Add your useful voice to Github issue on MELPA, to remove such
software packages that wrap proprietary: 
https://github.com/melpa/melpa/issues/7185

> > Why should Emacs development be guided by (external) survey results?
> 
> Why should it use the scientific method?

I think it is far from being scientific. Those few people proposed it
who do not have any experience in making a survey. If one has
experience, one is not making any questions, one just do it. Finally,
it was not a professional opinion poll agency.

> > Also, anyone can suggest changes and convince the maintainers that
> > these changes are in the best interest of the project (and
> > contribute the actual changes if they are accepted).
> 
> No, not "anyone can convince".

Just {M-x report-emacs-bug} and they will not ask you for name, birth
day, developers will look into the bug report, or suggestion
improvement, it is a group decision.

If you have something to propose, you are free, and anybody is free,
it is so far I know, not even a subscription mailing list, people can
write to mailing list without being subscribed, great thing.

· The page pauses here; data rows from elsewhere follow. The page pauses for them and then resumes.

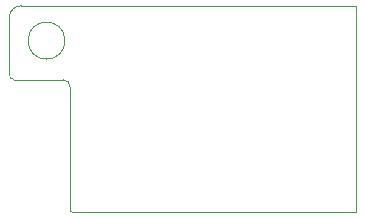
<source format=gbr>
%TF.GenerationSoftware,KiCad,Pcbnew,6.0.6*%
%TF.CreationDate,2022-09-07T18:25:10+01:00*%
%TF.ProjectId,Raspberry PI HAT,52617370-6265-4727-9279-205049204841,rev?*%
%TF.SameCoordinates,Original*%
%TF.FileFunction,Profile,NP*%
%FSLAX46Y46*%
G04 Gerber Fmt 4.6, Leading zero omitted, Abs format (unit mm)*
G04 Created by KiCad (PCBNEW 6.0.6) date 2022-09-07 18:25:10*
%MOMM*%
%LPD*%
G01*
G04 APERTURE LIST*
%TA.AperFunction,Profile*%
%ADD10C,0.100000*%
%TD*%
G04 APERTURE END LIST*
D10*
X90058537Y-67462400D02*
G75*
G03*
X90058537Y-67462400I-1564937J0D01*
G01*
X85750400Y-70764400D02*
X89916000Y-70764400D01*
X90474839Y-81686407D02*
G75*
G03*
X90728800Y-81991200I253961J-46593D01*
G01*
X114706400Y-64516000D02*
X114300000Y-64516000D01*
X114300000Y-64516000D02*
X86368313Y-64516000D01*
X85344025Y-70307203D02*
G75*
G03*
X85750400Y-70764400I406375J-47997D01*
G01*
X85344000Y-65379600D02*
X85344000Y-70307200D01*
X90470820Y-71389778D02*
X90474800Y-81686400D01*
X86368312Y-64516067D02*
G75*
G03*
X85344000Y-65379600I-13612J-1023133D01*
G01*
X90728800Y-81991200D02*
X114706400Y-81940400D01*
X90470820Y-71389778D02*
G75*
G03*
X89916000Y-70764400I-554820J66578D01*
G01*
X114706400Y-81940400D02*
X114706400Y-64516000D01*
M02*

</source>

There are other mailing lists like help-gnu-emacs, also very friendly.

I am only sorry for #emacs IRC channel being unfriendly especially
towards free software movement at times, but that is due to few who do
their personal hate promotion, or have nothing better to do in life,
or simply work for proprietary software and hate themselves.

> > If they are not, Emacs makes it quite simple to implement changes for
> > personal "improvements". I have written functions that serve me
> > personally and change the behavior of Emacs to suit my needs. There are
> > limits to what I can do, which could be pushed if I dedicated a greater
> > effort to do so. How is that unfair?
> 
> You're veering the discussion off to the side for some reason.
> 
> But if we're talking of "unfair", releasing Emacs under GPL, enabling such
> excellent extensibility that multiple communities spring up over years, ones
> brimming with creativity and people dedicating years of their spare time to
> the extensions, and then badmouthing them from afar as though they violated
> some existing contract (social or legal), *that* is unfair.

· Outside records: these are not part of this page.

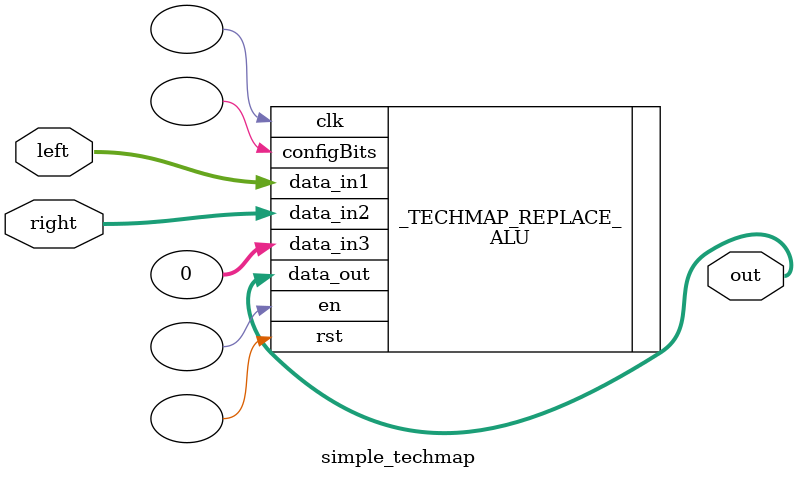
<source format=v>
(* techmap_celltype = "$paramod\\std_add\\WIDTH=s32'00000000000000000000000000100000" *)
module simple_techmap(left, right, out);
    parameter WIDTH = 32;

  input [WIDTH-1:0] left;
  input [WIDTH-1:0] right;
  output [WIDTH-1:0] out;

    generate
        ALU #(
        .NoConfigBits(3)
        ) _TECHMAP_REPLACE_ (
            .rst(),
            .en(),
            .clk(),
            .data_in1(left),
            .data_in2(right),
            .data_in3(0),
            .data_out(out),
            .configBits()
        );
    endgenerate


endmodule
</source>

Everybody is free to make proprietary software by using Emacs Lisp and
run it with Emacs Lisp. So people are also free to sell such
proprietary software. GNU is not supporting those communities.

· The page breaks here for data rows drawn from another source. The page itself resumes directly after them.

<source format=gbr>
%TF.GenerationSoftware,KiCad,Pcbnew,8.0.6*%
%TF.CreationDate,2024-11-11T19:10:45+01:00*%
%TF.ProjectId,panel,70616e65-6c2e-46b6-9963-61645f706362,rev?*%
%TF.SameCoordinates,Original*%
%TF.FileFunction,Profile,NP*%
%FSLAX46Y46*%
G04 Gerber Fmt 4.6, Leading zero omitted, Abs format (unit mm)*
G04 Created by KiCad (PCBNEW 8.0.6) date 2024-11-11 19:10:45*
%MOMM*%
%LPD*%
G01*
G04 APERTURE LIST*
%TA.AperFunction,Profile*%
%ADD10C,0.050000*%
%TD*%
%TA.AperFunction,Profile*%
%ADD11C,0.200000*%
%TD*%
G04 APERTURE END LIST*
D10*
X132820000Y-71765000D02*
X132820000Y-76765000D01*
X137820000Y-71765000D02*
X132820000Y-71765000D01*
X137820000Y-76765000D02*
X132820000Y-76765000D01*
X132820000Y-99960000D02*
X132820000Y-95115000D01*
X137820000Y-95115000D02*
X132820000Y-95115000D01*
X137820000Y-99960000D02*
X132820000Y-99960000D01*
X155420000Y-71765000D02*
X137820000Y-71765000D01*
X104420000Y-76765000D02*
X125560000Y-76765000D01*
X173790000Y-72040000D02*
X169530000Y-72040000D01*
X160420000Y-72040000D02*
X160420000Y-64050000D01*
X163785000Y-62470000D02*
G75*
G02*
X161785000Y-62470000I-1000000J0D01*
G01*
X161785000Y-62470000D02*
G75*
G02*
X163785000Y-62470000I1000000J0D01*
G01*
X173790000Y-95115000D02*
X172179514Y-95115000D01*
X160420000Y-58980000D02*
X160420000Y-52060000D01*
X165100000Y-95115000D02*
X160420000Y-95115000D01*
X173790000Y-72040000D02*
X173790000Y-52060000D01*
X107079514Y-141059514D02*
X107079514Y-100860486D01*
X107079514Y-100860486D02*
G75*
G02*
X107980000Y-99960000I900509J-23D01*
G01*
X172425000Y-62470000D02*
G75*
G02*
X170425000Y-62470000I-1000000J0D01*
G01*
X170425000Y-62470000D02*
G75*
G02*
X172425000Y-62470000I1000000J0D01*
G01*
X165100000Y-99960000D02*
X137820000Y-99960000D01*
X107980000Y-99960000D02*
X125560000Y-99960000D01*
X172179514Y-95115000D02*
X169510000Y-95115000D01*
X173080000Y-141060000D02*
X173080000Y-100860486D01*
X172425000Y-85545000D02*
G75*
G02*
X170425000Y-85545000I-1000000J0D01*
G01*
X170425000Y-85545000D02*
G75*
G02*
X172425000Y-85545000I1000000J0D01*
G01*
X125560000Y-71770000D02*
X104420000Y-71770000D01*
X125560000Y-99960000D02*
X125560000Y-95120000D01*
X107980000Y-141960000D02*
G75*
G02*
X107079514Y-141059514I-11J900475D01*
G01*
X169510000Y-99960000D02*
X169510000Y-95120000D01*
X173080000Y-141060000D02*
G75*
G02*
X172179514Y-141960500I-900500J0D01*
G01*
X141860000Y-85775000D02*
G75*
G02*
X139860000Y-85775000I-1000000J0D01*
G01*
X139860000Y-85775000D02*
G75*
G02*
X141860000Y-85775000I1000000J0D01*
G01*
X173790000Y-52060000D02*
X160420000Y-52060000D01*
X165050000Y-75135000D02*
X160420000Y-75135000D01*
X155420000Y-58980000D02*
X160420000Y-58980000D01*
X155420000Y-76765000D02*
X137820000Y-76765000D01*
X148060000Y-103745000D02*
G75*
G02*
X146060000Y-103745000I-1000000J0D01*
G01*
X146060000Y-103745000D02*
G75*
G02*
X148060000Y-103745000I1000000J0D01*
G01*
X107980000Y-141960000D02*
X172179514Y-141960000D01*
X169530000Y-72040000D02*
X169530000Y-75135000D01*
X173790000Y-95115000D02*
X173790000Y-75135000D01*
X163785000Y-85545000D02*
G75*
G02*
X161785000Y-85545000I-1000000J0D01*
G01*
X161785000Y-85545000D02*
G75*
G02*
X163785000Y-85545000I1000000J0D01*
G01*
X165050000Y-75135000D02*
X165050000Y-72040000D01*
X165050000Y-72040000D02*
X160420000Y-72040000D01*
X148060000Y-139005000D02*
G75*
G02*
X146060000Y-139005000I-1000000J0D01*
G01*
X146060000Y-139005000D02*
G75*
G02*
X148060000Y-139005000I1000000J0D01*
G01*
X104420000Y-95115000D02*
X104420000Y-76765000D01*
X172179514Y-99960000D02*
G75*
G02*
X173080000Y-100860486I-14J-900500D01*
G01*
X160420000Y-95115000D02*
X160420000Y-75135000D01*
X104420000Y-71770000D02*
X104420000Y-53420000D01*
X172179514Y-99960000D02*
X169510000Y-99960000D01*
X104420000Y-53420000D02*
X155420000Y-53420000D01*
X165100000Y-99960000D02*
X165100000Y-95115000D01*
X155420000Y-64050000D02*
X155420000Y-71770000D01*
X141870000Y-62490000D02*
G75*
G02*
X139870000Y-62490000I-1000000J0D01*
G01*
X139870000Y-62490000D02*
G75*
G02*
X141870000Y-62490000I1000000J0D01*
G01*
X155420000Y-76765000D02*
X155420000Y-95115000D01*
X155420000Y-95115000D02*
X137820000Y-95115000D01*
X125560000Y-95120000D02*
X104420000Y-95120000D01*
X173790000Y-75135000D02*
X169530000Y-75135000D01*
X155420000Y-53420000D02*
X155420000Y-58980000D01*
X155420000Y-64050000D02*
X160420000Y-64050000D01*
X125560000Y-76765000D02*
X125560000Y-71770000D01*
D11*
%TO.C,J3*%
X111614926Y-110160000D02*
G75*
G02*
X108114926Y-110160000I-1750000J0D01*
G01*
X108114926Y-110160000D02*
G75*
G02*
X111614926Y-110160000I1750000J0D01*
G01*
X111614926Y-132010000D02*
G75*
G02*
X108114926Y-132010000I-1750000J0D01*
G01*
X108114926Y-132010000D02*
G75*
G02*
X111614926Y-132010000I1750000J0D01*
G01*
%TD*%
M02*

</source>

Similarly, packages can be made solely for purpose of running
proprietary software or interacting with such, or interacting with
Service as a Software Substitute, or fetching some proprietary
information. When such software is promoted on supposedly free
software repository, and free software repository has no clear policy
on protecting users' freedom, then it is appropriate to speak out
against it.

There is maybe no written contract, yet there is unspoken
understanding that if person is releasing free software such as Emacs
package that such should not use proprietary software, as that defeats
the purpose.

- Hey brother... I made here one spectacular Emacs package.

- wow, great, I hope you have free software license, that I can use it
  too.

- sure it has free software license, fine GPL terms here inside

- alright, give me that I try

- sure, here it is, to run this software you only need to download
  the proprietary LastPass, then it will work

- oh, is that so? And what does LastPass do to my computer? Do they
  track me? Read my information? Read my passwords?